Salaries in India, especially for skilled workers, are rising. This is almost invariably attributed to the projected shortage in the number of workers available to sustain the rapid growth in India’s IT, biotech and other services. Those alarmed by rising wages contend that this will make India less competitive as an outsourcing destination. In addition, as economists from the IMF pointed out recently, the manufacturing sector will suffer too because factories will be unable to afford supervisors and managers whose pay scales are being driven up by the boom in the services sector. As a result, India may be unable to attract large investments labour-intensive manufacturing industries that is much needed to provide employment to unskilled workers. The wonks even have a fancy name for this — they call this the Bangalore Bug’.

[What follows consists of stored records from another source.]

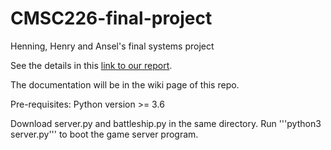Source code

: # CMSC226-final-project
Henning, Henry and Ansel's final systems project <br>

See the details in this [link to our report](https://docs.google.com/document/d/1qKAOT1caSd7ed23rR0y-WB9mLwiB1Y-MrOsMQH8Vr88/edit?usp=sharing).

The documentation will be in the wiki page of this repo. 

Pre-requisites: 
Python version >= 3.6 

Download server.py and battleship.py in the same directory. Run '''python3 server.py''' to boot the game server program. 
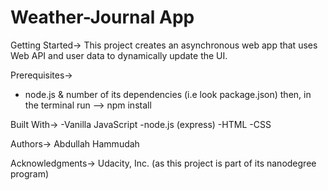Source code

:# Weather-Journal App


Getting Started->
This project creates an asynchronous web app that uses Web API and user data to dynamically update the UI. 

Prerequisites-> 
- node.js & number of its dependencies (i.e look package.json) then, in the terminal run --> npm install 

Built With->
-Vanilla JavaScript
-node.js (express)
-HTML
-CSS

Authors-> Abdullah Hammudah

Acknowledgments-> Udacity, Inc. (as this project is part of its nanodegree program)


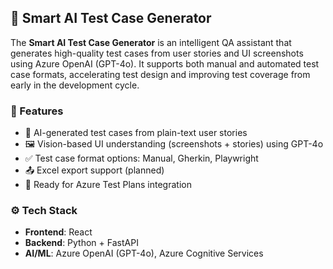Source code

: ## 🚀 Smart AI Test Case Generator

The **Smart AI Test Case Generator** is an intelligent QA assistant that generates high-quality test cases from user stories and UI screenshots using Azure OpenAI (GPT-4o). It supports both manual and automated test case formats, accelerating test design and improving test coverage from early in the development cycle.

### 🔧 Features
- 🧠 AI-generated test cases from plain-text user stories
- 🖼️ Vision-based UI understanding (screenshots + stories) using GPT-4o
- ✅ Test case format options: Manual, Gherkin, Playwright
- 📤 Excel export support (planned)
- 🔗 Ready for Azure Test Plans integration

### ⚙️ Tech Stack
- **Frontend**: React
- **Backend**: Python + FastAPI
- **AI/ML**: Azure OpenAI (GPT-4o), Azure Cognitive Services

Yet rising wages are not just a sign of a shortfall in the supply of labour. They are also a sign of increasing productivity. A decade ago service industries employed 30% of India’s workforce and contributed to about 40% of the GDP. Today, they employ the same 30% of the workforce, but account for over half the GDP. Amid all the hand-wringing about losing competitiveness due to rising labour costs it is important not to miss this good news story. Higher labour productivity is also a source of competitiveness.

But as Bloomberg’s Andy Mukherjee argues, the impact of rising wages on the manufacturing sector deserves urgent attention from policymakers.

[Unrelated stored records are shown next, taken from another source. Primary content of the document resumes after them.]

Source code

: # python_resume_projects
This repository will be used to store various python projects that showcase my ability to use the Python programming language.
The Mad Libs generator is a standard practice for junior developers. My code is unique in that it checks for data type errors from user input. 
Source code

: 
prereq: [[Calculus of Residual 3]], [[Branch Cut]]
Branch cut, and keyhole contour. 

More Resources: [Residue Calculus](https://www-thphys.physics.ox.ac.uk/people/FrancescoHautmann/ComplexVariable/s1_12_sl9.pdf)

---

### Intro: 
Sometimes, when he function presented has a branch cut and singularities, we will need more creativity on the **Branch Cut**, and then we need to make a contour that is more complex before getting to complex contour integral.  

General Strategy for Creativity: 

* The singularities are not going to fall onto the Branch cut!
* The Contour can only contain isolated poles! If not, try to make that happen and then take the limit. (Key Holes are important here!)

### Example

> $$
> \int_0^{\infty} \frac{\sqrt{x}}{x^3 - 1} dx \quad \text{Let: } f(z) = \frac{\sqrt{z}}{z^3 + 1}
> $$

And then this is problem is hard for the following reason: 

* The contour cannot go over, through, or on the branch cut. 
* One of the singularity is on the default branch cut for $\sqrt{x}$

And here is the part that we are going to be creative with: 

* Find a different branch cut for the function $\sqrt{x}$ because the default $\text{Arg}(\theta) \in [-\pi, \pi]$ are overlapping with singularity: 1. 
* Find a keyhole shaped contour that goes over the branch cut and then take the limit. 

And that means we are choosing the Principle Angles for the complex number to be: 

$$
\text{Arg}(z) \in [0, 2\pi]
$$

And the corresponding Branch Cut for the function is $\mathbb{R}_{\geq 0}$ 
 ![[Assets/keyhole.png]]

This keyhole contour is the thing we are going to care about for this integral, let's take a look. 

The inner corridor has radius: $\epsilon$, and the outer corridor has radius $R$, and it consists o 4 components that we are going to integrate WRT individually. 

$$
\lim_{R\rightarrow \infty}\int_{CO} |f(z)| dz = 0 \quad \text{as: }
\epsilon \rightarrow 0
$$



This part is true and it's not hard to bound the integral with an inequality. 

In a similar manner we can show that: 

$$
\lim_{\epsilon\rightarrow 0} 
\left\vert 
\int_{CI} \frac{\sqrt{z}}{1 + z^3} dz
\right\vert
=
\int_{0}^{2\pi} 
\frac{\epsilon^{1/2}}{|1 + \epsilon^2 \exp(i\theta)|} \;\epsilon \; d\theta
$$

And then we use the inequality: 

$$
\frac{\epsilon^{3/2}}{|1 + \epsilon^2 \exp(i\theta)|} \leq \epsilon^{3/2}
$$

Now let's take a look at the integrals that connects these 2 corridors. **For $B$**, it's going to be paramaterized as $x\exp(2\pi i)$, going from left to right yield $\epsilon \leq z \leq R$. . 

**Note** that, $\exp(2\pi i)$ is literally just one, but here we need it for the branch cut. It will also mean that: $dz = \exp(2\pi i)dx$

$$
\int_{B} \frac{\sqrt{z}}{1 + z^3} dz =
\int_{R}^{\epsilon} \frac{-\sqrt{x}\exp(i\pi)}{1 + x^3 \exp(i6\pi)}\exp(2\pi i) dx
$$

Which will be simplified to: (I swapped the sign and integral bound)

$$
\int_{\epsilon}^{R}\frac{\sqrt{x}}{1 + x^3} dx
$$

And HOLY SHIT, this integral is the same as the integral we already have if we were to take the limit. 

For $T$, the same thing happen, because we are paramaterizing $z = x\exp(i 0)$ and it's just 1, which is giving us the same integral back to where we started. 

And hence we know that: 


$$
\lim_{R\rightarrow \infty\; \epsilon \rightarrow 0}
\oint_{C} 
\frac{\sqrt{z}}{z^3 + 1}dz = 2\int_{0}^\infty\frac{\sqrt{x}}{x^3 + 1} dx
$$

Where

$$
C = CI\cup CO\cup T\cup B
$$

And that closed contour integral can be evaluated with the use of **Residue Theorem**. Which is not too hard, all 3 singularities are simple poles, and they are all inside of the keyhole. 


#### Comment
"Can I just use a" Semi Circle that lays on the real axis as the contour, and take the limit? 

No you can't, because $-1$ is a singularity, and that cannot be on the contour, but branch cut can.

If the supply of technical and managerial manpower keeps pace with the burgeoning demand, the price for skilled labor will remain within reach of what laggard states (of northern and central India) can afford to pay to create globally competitive labor-intensive factories.

Although the problem is complicated, the solution itself is simple - better and wider education. But it does not require the government to implement grand projects to provide employment or even education itself. It will be far better, as Mukherjee proposes, to ease the emerging skilled-worker shortage by freeing higher education from the clutches of state controls”.

India’s education policy needs a major overhaul. The issue is not so much that as a fraction of the GDP, India spends less on education than it should. The real issue is that it spends 86% of what it spends on higher-education, leaving only 14% for primary education. [Update: As pointed out by some readers, these figures may be inaccurate. See afterword below] It is not even clear that the state has any role in providing higher education. That 4-6% of the GDP that India spends on education can be put to much better use if it were to invest the bulk of it in good quality primary education across the country. Higher-education, given the clear demand for it, is already attractive to private investers. Amending the UGC Act to allow private universities to be set up, with necessary regulatory oversight, will address both the feared shortfall in knowledge workers as well as the newly identified Bangalore bug’. The next two decades will see India enjoying a demographic dividend thanks to a relatively youthful workforce. That dividend cannot be redeemed if education is not fixed in time.

Afterword: This post was based on the figures cited in Andy Mukherjee’s article. But according to data from UNESCO, for the year 2000/2001, public expenditure on education amounted to 4.1% of GDP. Of this, the expenditure on primary education was 37.6%, secondary 40.1% and tertiary 20.3%. China’s figures for 1999/2000 are similar to India’s for the same period. The distribution is less lopsided using these data but the argument for deregulation of higher-education remains valid.